[Stored records]

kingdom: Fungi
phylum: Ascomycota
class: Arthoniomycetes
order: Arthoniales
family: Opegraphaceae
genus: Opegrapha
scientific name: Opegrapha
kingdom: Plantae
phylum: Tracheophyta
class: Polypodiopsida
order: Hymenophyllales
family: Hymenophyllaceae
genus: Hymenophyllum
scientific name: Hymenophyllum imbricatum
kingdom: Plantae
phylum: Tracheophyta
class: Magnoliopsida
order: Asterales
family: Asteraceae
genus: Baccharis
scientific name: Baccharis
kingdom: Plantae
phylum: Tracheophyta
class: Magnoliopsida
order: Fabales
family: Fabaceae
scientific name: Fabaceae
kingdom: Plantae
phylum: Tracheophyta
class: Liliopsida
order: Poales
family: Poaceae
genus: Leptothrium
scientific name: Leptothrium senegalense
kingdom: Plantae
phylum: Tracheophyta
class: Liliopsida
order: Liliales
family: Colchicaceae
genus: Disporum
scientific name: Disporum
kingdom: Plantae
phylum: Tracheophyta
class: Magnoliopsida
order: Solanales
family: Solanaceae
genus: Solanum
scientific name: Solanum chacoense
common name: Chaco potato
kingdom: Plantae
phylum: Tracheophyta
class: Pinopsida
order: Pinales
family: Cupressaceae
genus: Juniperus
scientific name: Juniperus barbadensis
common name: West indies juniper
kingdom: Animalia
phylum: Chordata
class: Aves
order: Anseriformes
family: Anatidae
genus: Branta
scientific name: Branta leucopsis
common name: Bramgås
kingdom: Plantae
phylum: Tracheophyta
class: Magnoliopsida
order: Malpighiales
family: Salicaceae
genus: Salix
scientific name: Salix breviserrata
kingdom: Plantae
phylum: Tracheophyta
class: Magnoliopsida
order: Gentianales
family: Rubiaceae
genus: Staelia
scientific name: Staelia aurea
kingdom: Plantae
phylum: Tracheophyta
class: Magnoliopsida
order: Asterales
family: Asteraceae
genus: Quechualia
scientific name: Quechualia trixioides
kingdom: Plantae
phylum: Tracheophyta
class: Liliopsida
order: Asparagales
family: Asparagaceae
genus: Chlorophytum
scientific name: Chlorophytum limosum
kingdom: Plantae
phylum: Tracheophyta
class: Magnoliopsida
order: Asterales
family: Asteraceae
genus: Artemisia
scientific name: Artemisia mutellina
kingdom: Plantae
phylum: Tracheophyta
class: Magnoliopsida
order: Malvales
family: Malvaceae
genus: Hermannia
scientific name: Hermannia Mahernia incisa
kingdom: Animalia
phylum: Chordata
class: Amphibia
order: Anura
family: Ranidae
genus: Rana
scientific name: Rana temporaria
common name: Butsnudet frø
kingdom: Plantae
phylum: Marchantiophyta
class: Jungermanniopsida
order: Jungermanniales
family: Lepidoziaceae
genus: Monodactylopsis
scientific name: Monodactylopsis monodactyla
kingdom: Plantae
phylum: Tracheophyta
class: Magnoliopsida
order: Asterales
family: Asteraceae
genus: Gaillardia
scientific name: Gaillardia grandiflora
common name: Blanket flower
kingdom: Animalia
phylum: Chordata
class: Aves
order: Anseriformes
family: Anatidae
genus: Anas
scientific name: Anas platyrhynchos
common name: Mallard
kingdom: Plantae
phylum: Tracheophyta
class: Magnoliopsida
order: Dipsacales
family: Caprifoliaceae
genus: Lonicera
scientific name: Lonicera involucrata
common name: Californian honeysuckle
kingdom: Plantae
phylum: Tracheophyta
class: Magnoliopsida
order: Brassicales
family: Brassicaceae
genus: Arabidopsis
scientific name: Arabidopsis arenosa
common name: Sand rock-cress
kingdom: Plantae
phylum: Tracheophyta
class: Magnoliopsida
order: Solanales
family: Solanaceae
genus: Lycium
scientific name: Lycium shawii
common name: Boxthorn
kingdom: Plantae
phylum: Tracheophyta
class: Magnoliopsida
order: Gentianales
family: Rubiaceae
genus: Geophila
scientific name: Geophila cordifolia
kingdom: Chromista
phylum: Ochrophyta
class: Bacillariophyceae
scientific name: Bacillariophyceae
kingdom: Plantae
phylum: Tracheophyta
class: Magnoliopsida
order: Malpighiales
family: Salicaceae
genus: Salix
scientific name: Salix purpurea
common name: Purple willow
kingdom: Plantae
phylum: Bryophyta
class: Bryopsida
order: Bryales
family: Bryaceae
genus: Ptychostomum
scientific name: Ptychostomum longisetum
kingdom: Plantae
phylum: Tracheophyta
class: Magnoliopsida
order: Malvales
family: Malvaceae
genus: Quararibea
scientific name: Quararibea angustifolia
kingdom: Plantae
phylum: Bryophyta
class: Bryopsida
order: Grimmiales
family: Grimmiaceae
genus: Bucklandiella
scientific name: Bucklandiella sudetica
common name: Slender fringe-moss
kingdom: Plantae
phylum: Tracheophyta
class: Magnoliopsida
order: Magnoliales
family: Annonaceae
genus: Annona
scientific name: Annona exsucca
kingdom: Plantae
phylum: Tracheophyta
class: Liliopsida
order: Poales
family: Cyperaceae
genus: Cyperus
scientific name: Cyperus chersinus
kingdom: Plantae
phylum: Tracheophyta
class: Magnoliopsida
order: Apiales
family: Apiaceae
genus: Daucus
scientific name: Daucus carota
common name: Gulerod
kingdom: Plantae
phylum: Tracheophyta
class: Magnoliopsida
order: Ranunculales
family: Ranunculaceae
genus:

◆ **Work to do**
Copy out every line of the material above word for word, keeping the same order.

◆ **Task answer**
kingdom: Fungi
phylum: Ascomycota
class: Arthoniomycetes
order: Arthoniales
family: Opegraphaceae
genus: Opegrapha
scientific name: Opegrapha
kingdom: Plantae
phylum: Tracheophyta
class: Polypodiopsida
order: Hymenophyllales
family: Hymenophyllaceae
genus: Hymenophyllum
scientific name: Hymenophyllum imbricatum
kingdom: Plantae
phylum: Tracheophyta
class: Magnoliopsida
order: Asterales
family: Asteraceae
genus: Baccharis
scientific name: Baccharis
kingdom: Plantae
phylum: Tracheophyta
class: Magnoliopsida
order: Fabales
family: Fabaceae
scientific name: Fabaceae
kingdom: Plantae
phylum: Tracheophyta
class: Liliopsida
order: Poales
family: Poaceae
genus: Leptothrium
scientific name: Leptothrium senegalense
kingdom: Plantae
phylum: Tracheophyta
class: Liliopsida
order: Liliales
family: Colchicaceae
genus: Disporum
scientific name: Disporum
kingdom: Plantae
phylum: Tracheophyta
class: Magnoliopsida
order: Solanales
family: Solanaceae
genus: Solanum
scientific name: Solanum chacoense
common name: Chaco potato
kingdom: Plantae
phylum: Tracheophyta
class: Pinopsida
order: Pinales
family: Cupressaceae
genus: Juniperus
scientific name: Juniperus barbadensis
common name: West indies juniper
kingdom: Animalia
phylum: Chordata
class: Aves
order: Anseriformes
family: Anatidae
genus: Branta
scientific name: Branta leucopsis
common name: Bramgås
kingdom: Plantae
phylum: Tracheophyta
class: Magnoliopsida
order: Malpighiales
family: Salicaceae
genus: Salix
scientific name: Salix breviserrata
kingdom: Plantae
phylum: Tracheophyta
class: Magnoliopsida
order: Gentianales
family: Rubiaceae
genus: Staelia
scientific name: Staelia aurea
kingdom: Plantae
phylum: Tracheophyta
class: Magnoliopsida
order: Asterales
family: Asteraceae
genus: Quechualia
scientific name: Quechualia trixioides
kingdom: Plantae
phylum: Tracheophyta
class: Liliopsida
order: Asparagales
family: Asparagaceae
genus: Chlorophytum
scientific name: Chlorophytum limosum
kingdom: Plantae
phylum: Tracheophyta
class: Magnoliopsida
order: Asterales
family: Asteraceae
genus: Artemisia
scientific name: Artemisia mutellina
kingdom: Plantae
phylum: Tracheophyta
class: Magnoliopsida
order: Malvales
family: Malvaceae
genus: Hermannia
scientific name: Hermannia Mahernia incisa
kingdom: Animalia
phylum: Chordata
class: Amphibia
order: Anura
family: Ranidae
genus: Rana
scientific name: Rana temporaria
common name: Butsnudet frø
kingdom: Plantae
phylum: Marchantiophyta
class: Jungermanniopsida
order: Jungermanniales
family: Lepidoziaceae
genus: Monodactylopsis
scientific name: Monodactylopsis monodactyla
kingdom: Plantae
phylum: Tracheophyta
class: Magnoliopsida
order: Asterales
family: Asteraceae
genus: Gaillardia
scientific name: Gaillardia grandiflora
common name: Blanket flower
kingdom: Animalia
phylum: Chordata
class: Aves
order: Anseriformes
family: Anatidae
genus: Anas
scientific name: Anas platyrhynchos
common name: Mallard
kingdom: Plantae
phylum: Tracheophyta
class: Magnoliopsida
order: Dipsacales
family: Caprifoliaceae
genus: Lonicera
scientific name: Lonicera involucrata
common name: Californian honeysuckle
kingdom: Plantae
phylum: Tracheophyta
class: Magnoliopsida
order: Brassicales
family: Brassicaceae
genus: Arabidopsis
scientific name: Arabidopsis arenosa
common name: Sand rock-cress
kingdom: Plantae
phylum: Tracheophyta
class: Magnoliopsida
order: Solanales
family: Solanaceae
genus: Lycium
scientific name: Lycium shawii
common name: Boxthorn
kingdom: Plantae
phylum: Tracheophyta
class: Magnoliopsida
order: Gentianales
family: Rubiaceae
genus: Geophila
scientific name: Geophila cordifolia
kingdom: Chromista
phylum: Ochrophyta
class: Bacillariophyceae
scientific name: Bacillariophyceae
kingdom: Plantae
phylum: Tracheophyta
class: Magnoliopsida
order: Malpighiales
family: Salicaceae
genus: Salix
scientific name: Salix purpurea
common name: Purple willow
kingdom: Plantae
phylum: Bryophyta
class: Bryopsida
order: Bryales
family: Bryaceae
genus: Ptychostomum
scientific name: Ptychostomum longisetum
kingdom: Plantae
phylum: Tracheophyta
class: Magnoliopsida
order: Malvales
family: Malvaceae
genus: Quararibea
scientific name: Quararibea angustifolia
kingdom: Plantae
phylum: Bryophyta
class: Bryopsida
order: Grimmiales
family: Grimmiaceae
genus: Bucklandiella
scientific name: Bucklandiella sudetica
common name: Slender fringe-moss
kingdom: Plantae
phylum: Tracheophyta
class: Magnoliopsida
order: Magnoliales
family: Annonaceae
genus: Annona
scientific name: Annona exsucca
kingdom: Plantae
phylum: Tracheophyta
class: Liliopsida
order: Poales
family: Cyperaceae
genus: Cyperus
scientific name: Cyperus chersinus
kingdom: Plantae
phylum: Tracheophyta
class: Magnoliopsida
order: Apiales
family: Apiaceae
genus: Daucus
scientific name: Daucus carota
common name: Gulerod
kingdom: Plantae
phylum: Tracheophyta
class: Magnoliopsida
order: Ranunculales
family: Ranunculaceae
genus:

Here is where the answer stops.